▶ TASKS FOR THIS EXERCISE
1 – In the restaurant news excerpt below, at what address did Stephen Starr open Parc?
2 – Continue the restaurant news excerpt below from the point where it stops.

▶ PAGE EXCERPT
########
In July Stephen Starr opened Parc, his first new Philly venue since 2004, Parc, at 227 S. 18th St. A menu loaded with such Francophilic delights as steak-frites and garlicky escargots by French born chef Dominique Filoni (Seasons Restaurant at the Four Seasons, Washington D.C.) coupled with mahogany paneled walls and handsome red leather banquettes, recall classic Parisian brasseries. • The Fort Lauderdale, FL–based Chima Brazilian Steak- house opened an outpost in Philly at 1901 JFK Blvd. in May. • Cuba Libre Restaurant & Rum Bar is expanding its concept to Orlando next fall with a third location (number two is in Atlantic City) at 9101 International Dr. in Pointe Orlando, a mixed-use development.
########
▶ RECORD EXTRACTS
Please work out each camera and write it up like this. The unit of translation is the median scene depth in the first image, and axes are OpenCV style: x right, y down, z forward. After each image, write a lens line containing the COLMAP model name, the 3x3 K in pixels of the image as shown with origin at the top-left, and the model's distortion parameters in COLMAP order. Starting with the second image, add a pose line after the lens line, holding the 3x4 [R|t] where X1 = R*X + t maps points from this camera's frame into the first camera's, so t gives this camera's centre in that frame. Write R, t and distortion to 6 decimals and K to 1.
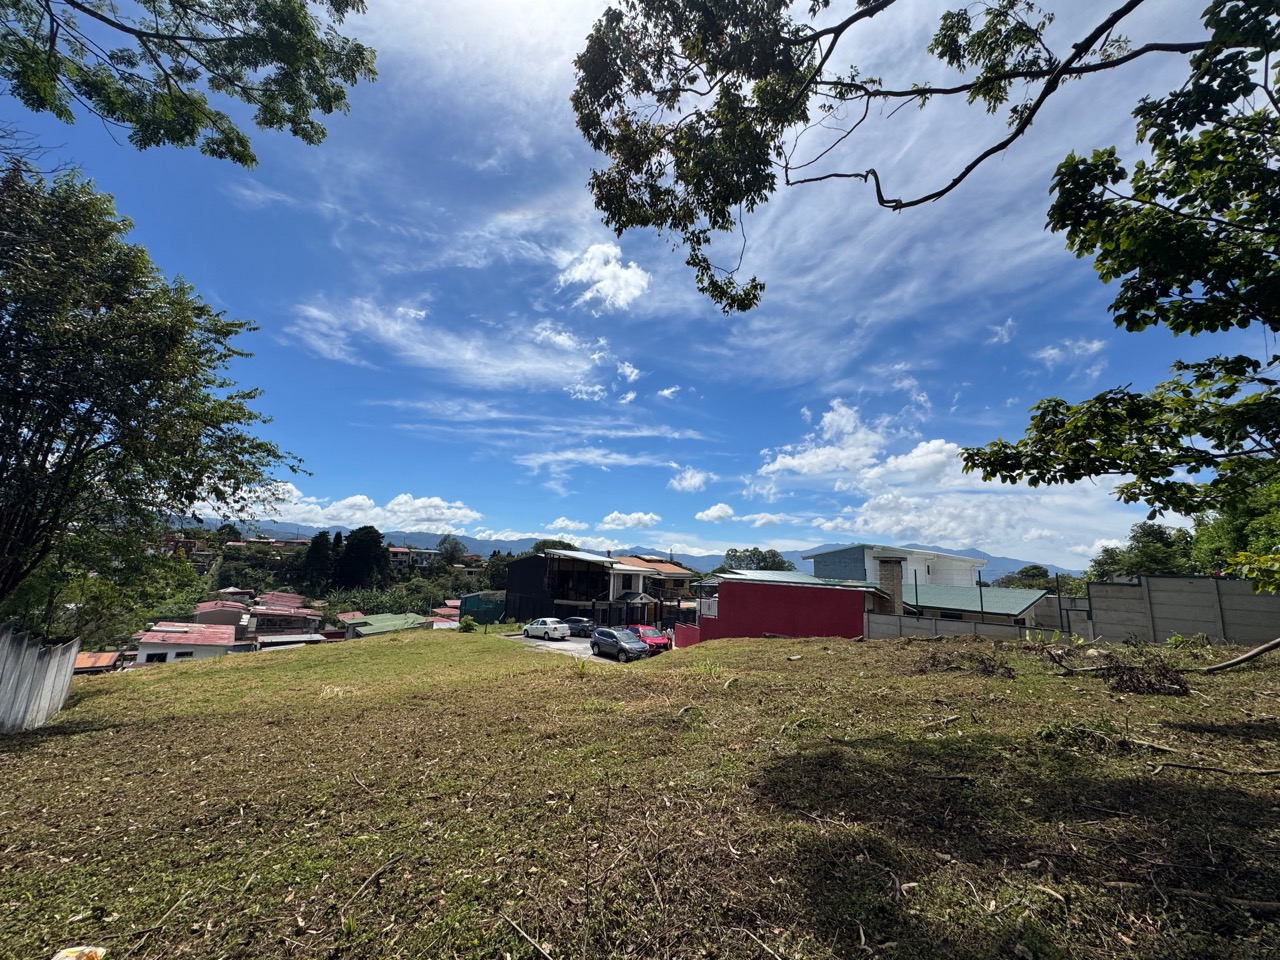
lens RADIAL K [[513.0, 0, 640.9], [0, 513.0, 479.5], [0, 0, 1]] dist [-0.005123, 0.000833]
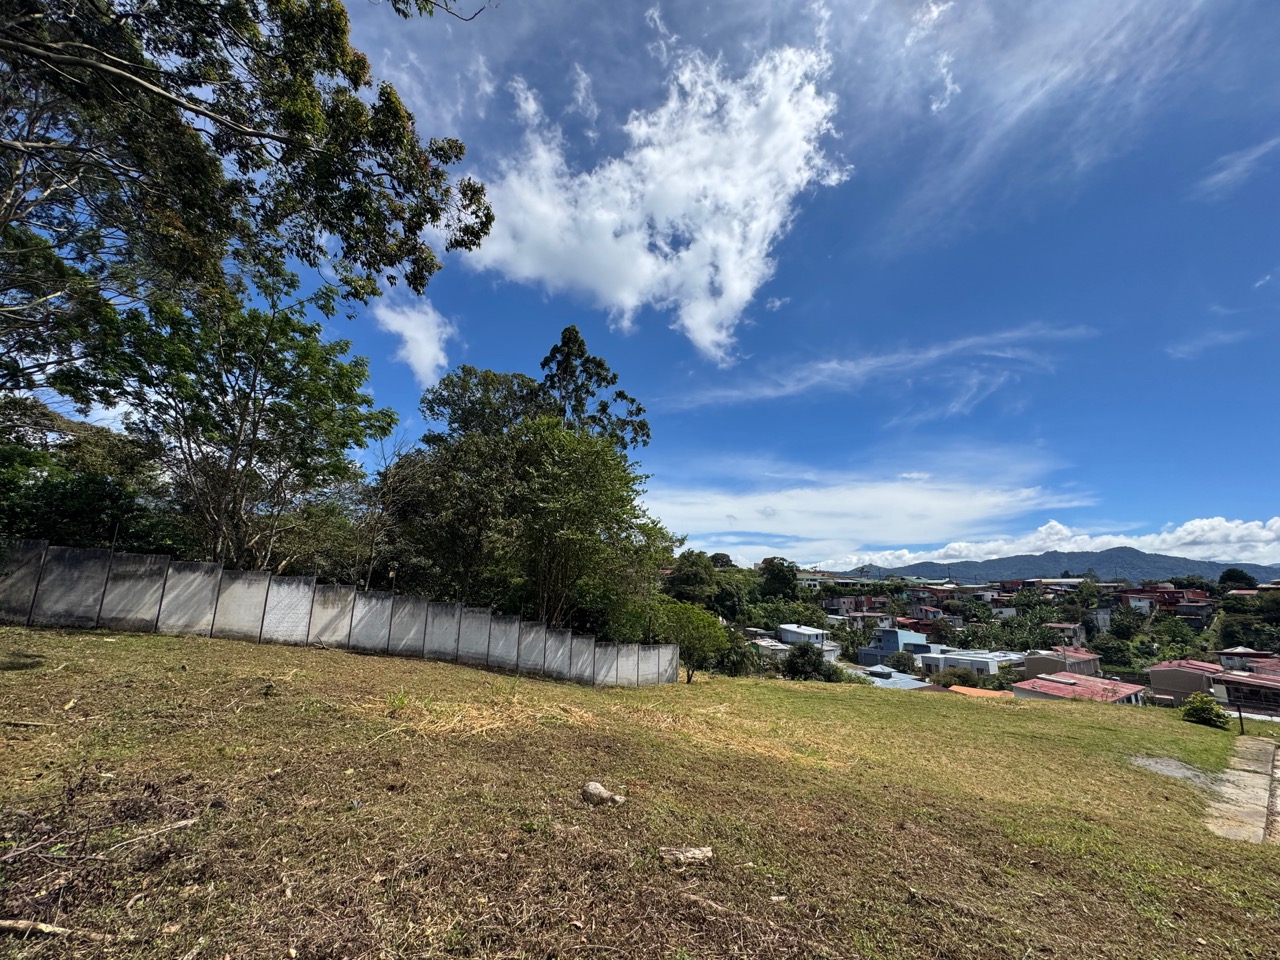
lens RADIAL K [[513.0, 0, 638.0], [0, 513.0, 480.8], [0, 0, 1]] dist [-0.005123, 0.000833]
pose [[-0.035750, -0.251111, -0.967298, 0.060710], [0.150237, 0.955566, -0.253618, 0.019342], [0.988003, -0.154391, 0.003565, 0.089037]]
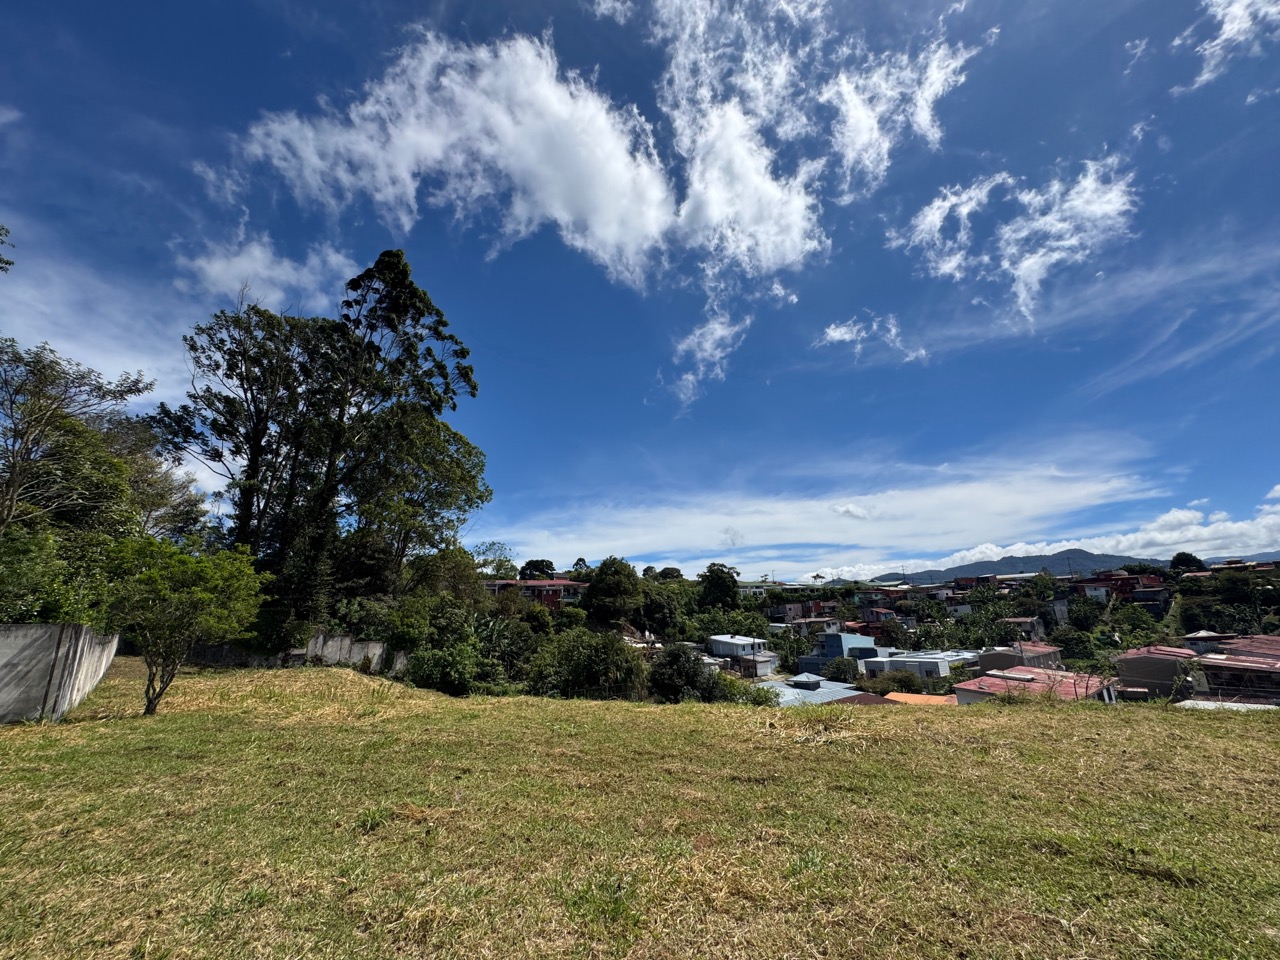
lens RADIAL K [[513.0, 0, 639.6], [0, 513.0, 480.7], [0, 0, 1]] dist [-0.005123, 0.000833]
pose [[0.012983, -0.297405, -0.954663, -0.032391], [0.205976, 0.935063, -0.288498, 0.044083], [0.978471, -0.192892, 0.073398, 0.158546]]
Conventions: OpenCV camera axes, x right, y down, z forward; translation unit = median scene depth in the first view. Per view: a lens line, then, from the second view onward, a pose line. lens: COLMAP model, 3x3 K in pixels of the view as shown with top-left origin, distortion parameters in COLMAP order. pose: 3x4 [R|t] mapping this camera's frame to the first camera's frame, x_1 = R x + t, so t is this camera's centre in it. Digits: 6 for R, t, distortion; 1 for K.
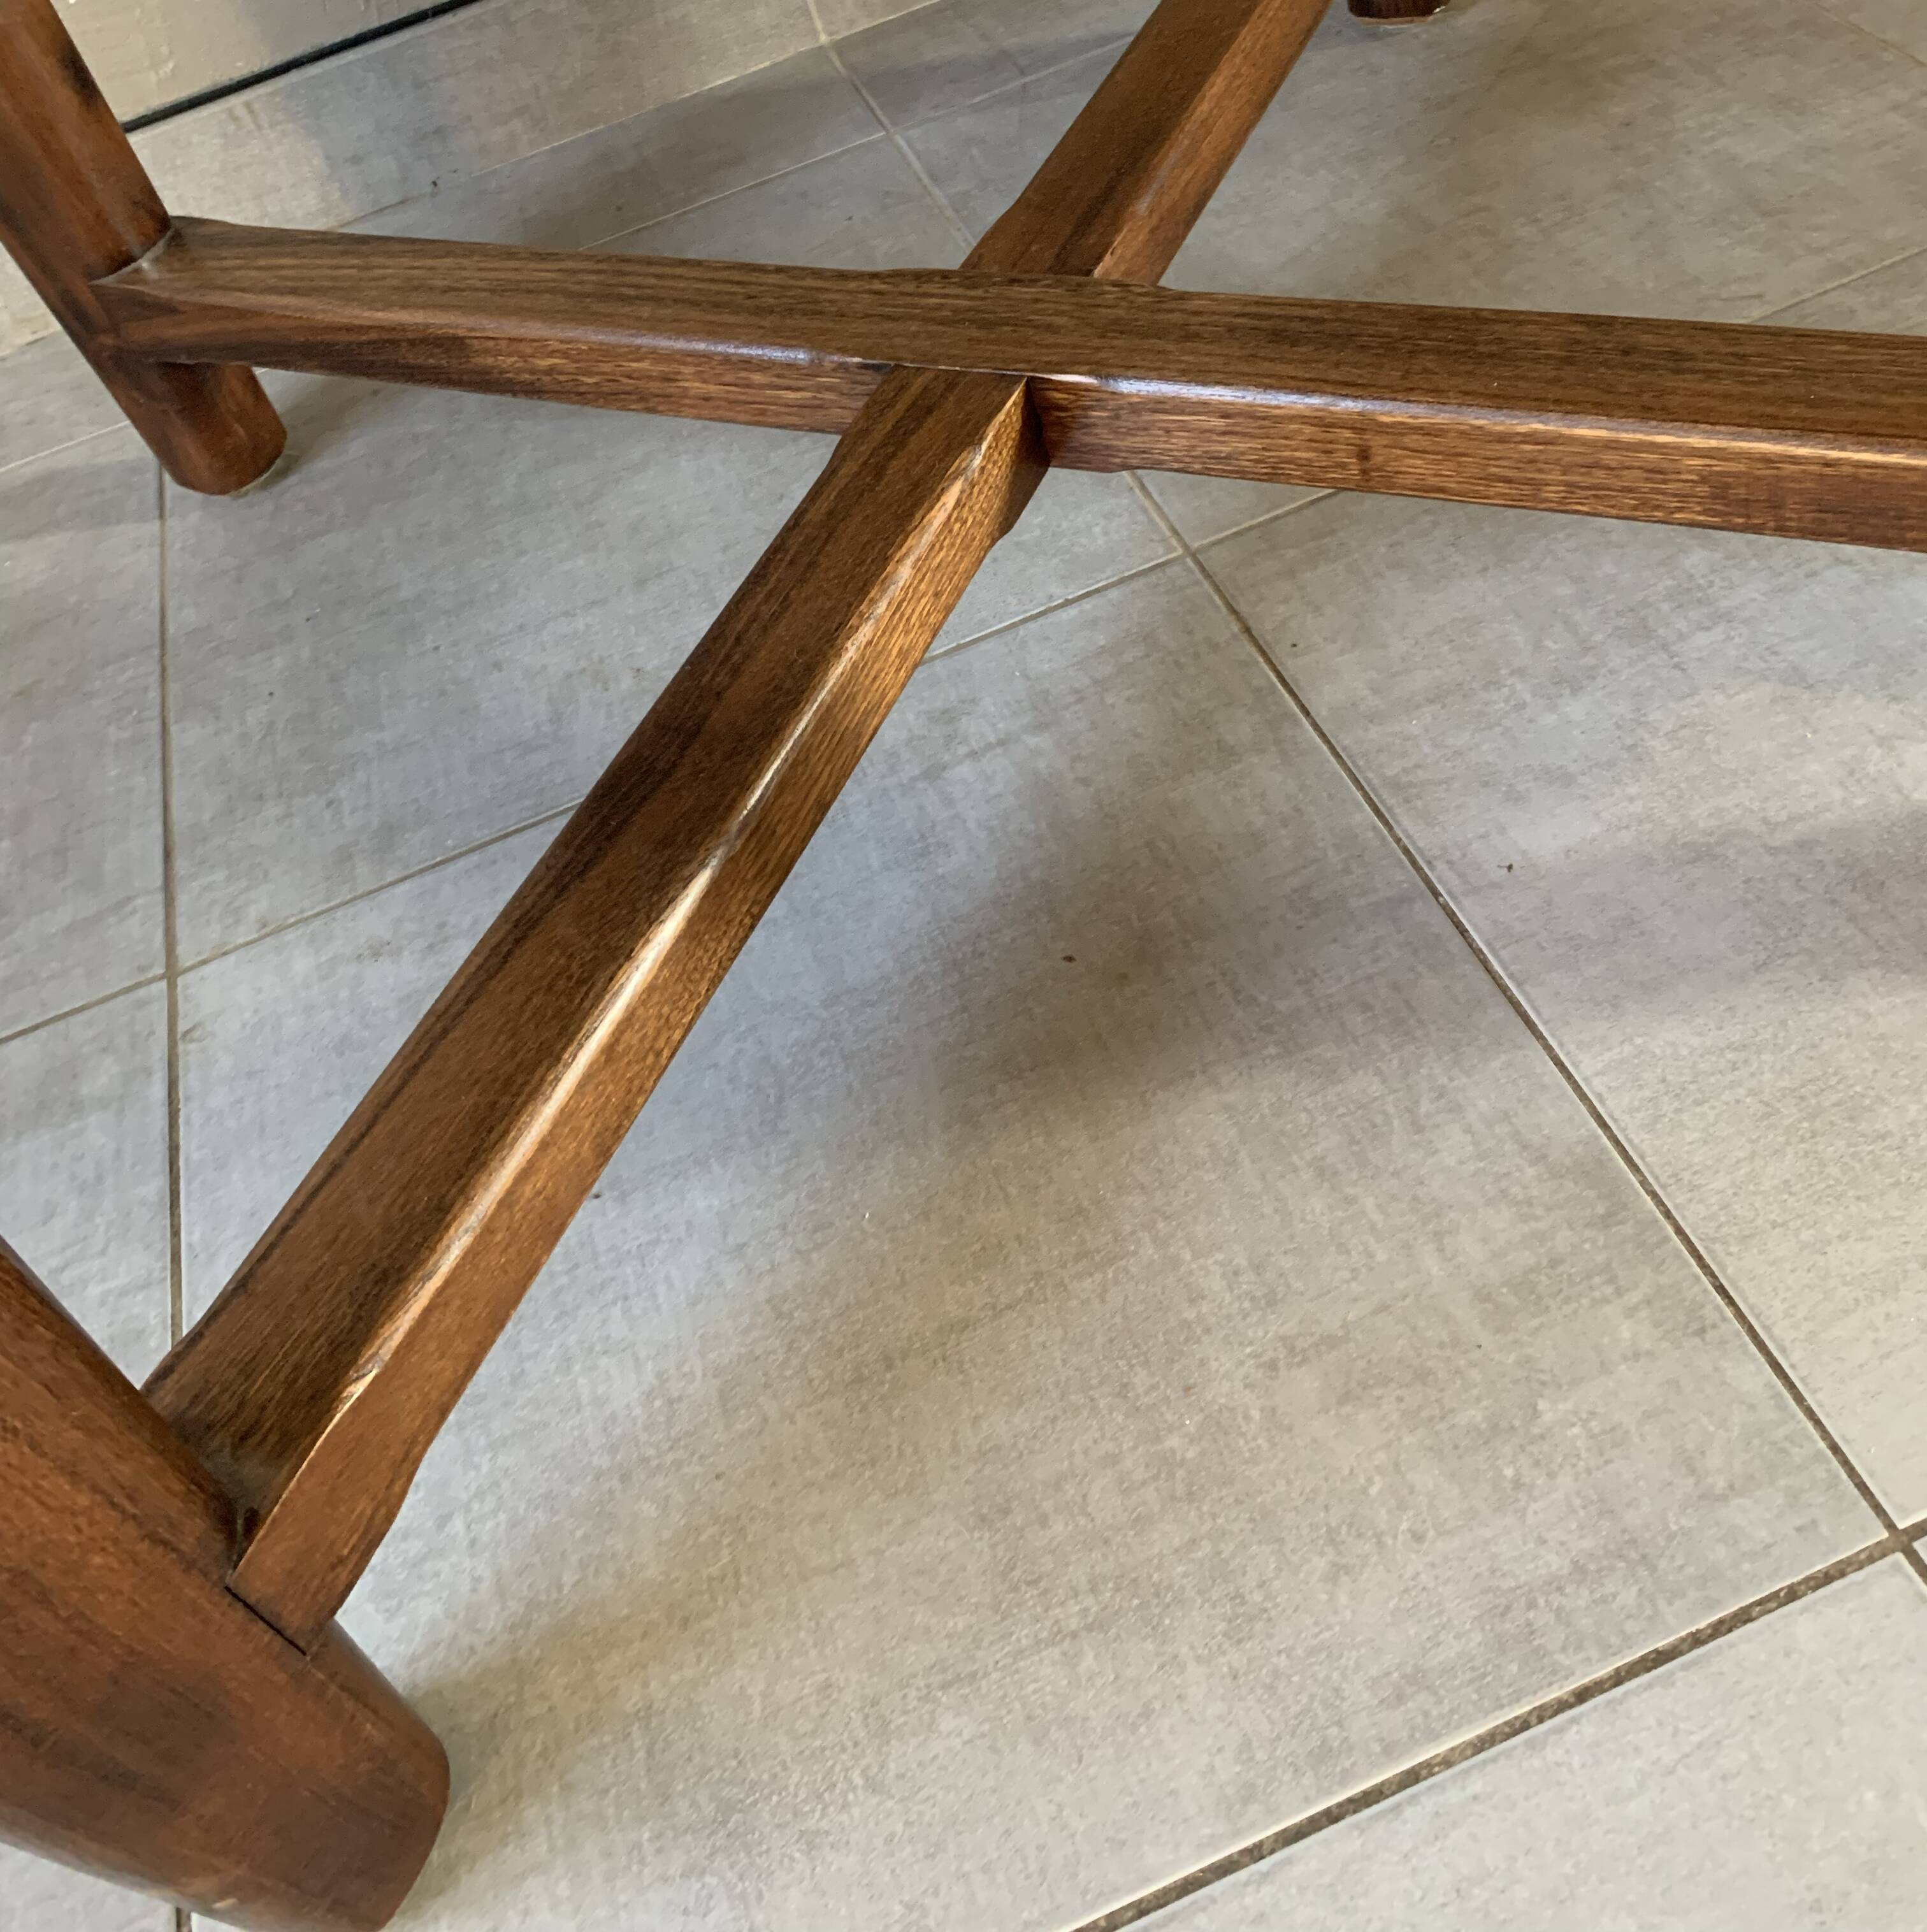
########
▶ ANSWERS BY ITEM NUMBER
1 – 227 S. 18th St.

2 –
David Myers is taking his Frenchie-pants concept Comme Ça to Orange County in November. The new venue, tucked into the Offices of South Coast Plaza, will be larger then the original, seating 322. • Govind Armstrong, Chris Heyman, and Joshua Woodward shuttered Table 8 in May, with plans to relocate to 8155 Melrose Ave. by the end of summer. In June the trio respun the original location at 7661 Melrose Ave. as 8 Oz., a gentrified burger joint where house-ground Black Angus beef gets designer treatment (it's stored in a Himalayan salt tiled meat locker before hitting a wood-fired grill). • Tim and Liza Goodell (Domaine Restaurants) and partners director Joseph "McG" McGinty Nichol, local real estate developer Chris Brigandi, and singer Mark McGrath last year acquired one of Newport Beach's oldest restaurants, The Arches, and transformed it in May into A Restaurant, with a retro design and a menu of refined comfort food by exec chef Vartan Abgaryan (a Red Pearl Kitchen alum). Shelly Register, corporate pastry chef at Domaine Restaurants, is doing A Restaurant's desserts and is culinary director at A Market, the gourmet shop next door.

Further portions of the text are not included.